Credit card companies often seem to encourage some level of kiting, since they advertise balance transfers, cash advances and devices like so-called “convenience checks” that make moving debt from one card to another easy.

This shuffling of debt can be smart money management, if you’re taking advantage of low promotional interest rates, etc. And, as we’ve noted, even credit counsellors suggest moving credit card debt around to avoid maxing out any one card.

But make sure that you have enough income to cover the debts when you make these moves. Otherwise, it can look like a fraudulent scheme. Another Massachusetts bankruptcy court decision—2004’s MBNA America Bank v. Joan Ashland—offers an example of this.

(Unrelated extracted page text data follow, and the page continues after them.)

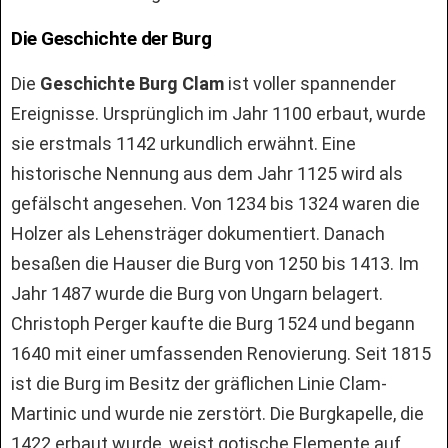
Die Geschichte der Burg
Die
Geschichte Burg Clam
ist voller spannender
Ereignisse. Ursprünglich im Jahr 1100 erbaut, wurde
sie erstmals 1142 urkundlich erwähnt. Eine
historische Nennung aus dem Jahr 1125 wird als
gefälscht angesehen. Von 1234 bis 1324 waren die
Holzer als Lehensträger dokumentiert. Danach
besaßen die Hauser die Burg von 1250 bis 1413. Im
Jahr 1487 wurde die Burg von Ungarn belagert.
Christoph Perger kaufte die Burg 1524 und begann
1640 mit einer umfassenden Renovierung. Seit 1815
ist die Burg im Besitz der gräflichen Linie Clam-
Martinic und wurde nie zerstört. Die Burgkapelle, die
1422 erbaut wurde, weist gotische Elemente auf.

Joan Ashland and her husband, John, owned their home in West Yarmouth, Massachusetts, where they lived with their three young children. There were domestic difficulties and John left the home about November 2001. He failed to make regular child-support payments; and Joan, who’d worked as a “personal care assistant”, could no longer take overnight assignments since her husband wasn’t home with the children. This sharply reduced her income.

John left a number of items behind when he left. One was a balance on a “Citi Drivers Edge Gold Card.” Although the card was in his name, both spouses had used it. By agreement between them, Joan had made the payments on the card and she’d never been late.

However, in February 2002, the issuer notified Joan that it intended to increase the rate on that card from 8.9 percent to 25 percent, based upon other aspects of her credit history. As a result, the payment which she was accustomed to make would result in a monthly principal reduction of only $2.

Meanwhile, her money problems were mounting. She made an appointment with a bankruptcy lawyer and took stock of her finances.

Some months earlier, Joan had obtained a credit card from MBNA. That card was in her name only.

Each monthly statement from MBNA was accompanied by three checks, called “convenience checks.” These checks could be used by the card holder for debt consolidation or consumer purchases. Their amounts were applied against the card’s credit limit and carried a low promotional interest rate.

Dismayed by the increased rate on the Citi card, Joan took advantage of the MBNA convenience checks. In late February, she used a check for more than $7,000 to pay off the Citi card balance.

A few weeks later, she deposited a second MBNA check for about $3,000 into her bank account. She used the funds for mortgage payments, a dentist bill and a retainer to…the bankruptcy lawyer.

Joan and her bankruptcy lawyer discussed various options. In mid-March, just a few days after using the second MBNA check, she gave her lawyer authority to file bankruptcy on her behalf.

Joan testified that, when she used the convenience checks, she intended to repay MBNA. But the meetings with the bankruptcy lawyer undermined that claim. The judge found Joan’s testimony “less than credible” and ruled:

[Joan Ashland] was planning bankruptcy at the time that she used the convenience checks. …The representation was made with intent to deceive.

So, the debt she’d run up on the MBNA card would stay in place, even after her bankruptcy.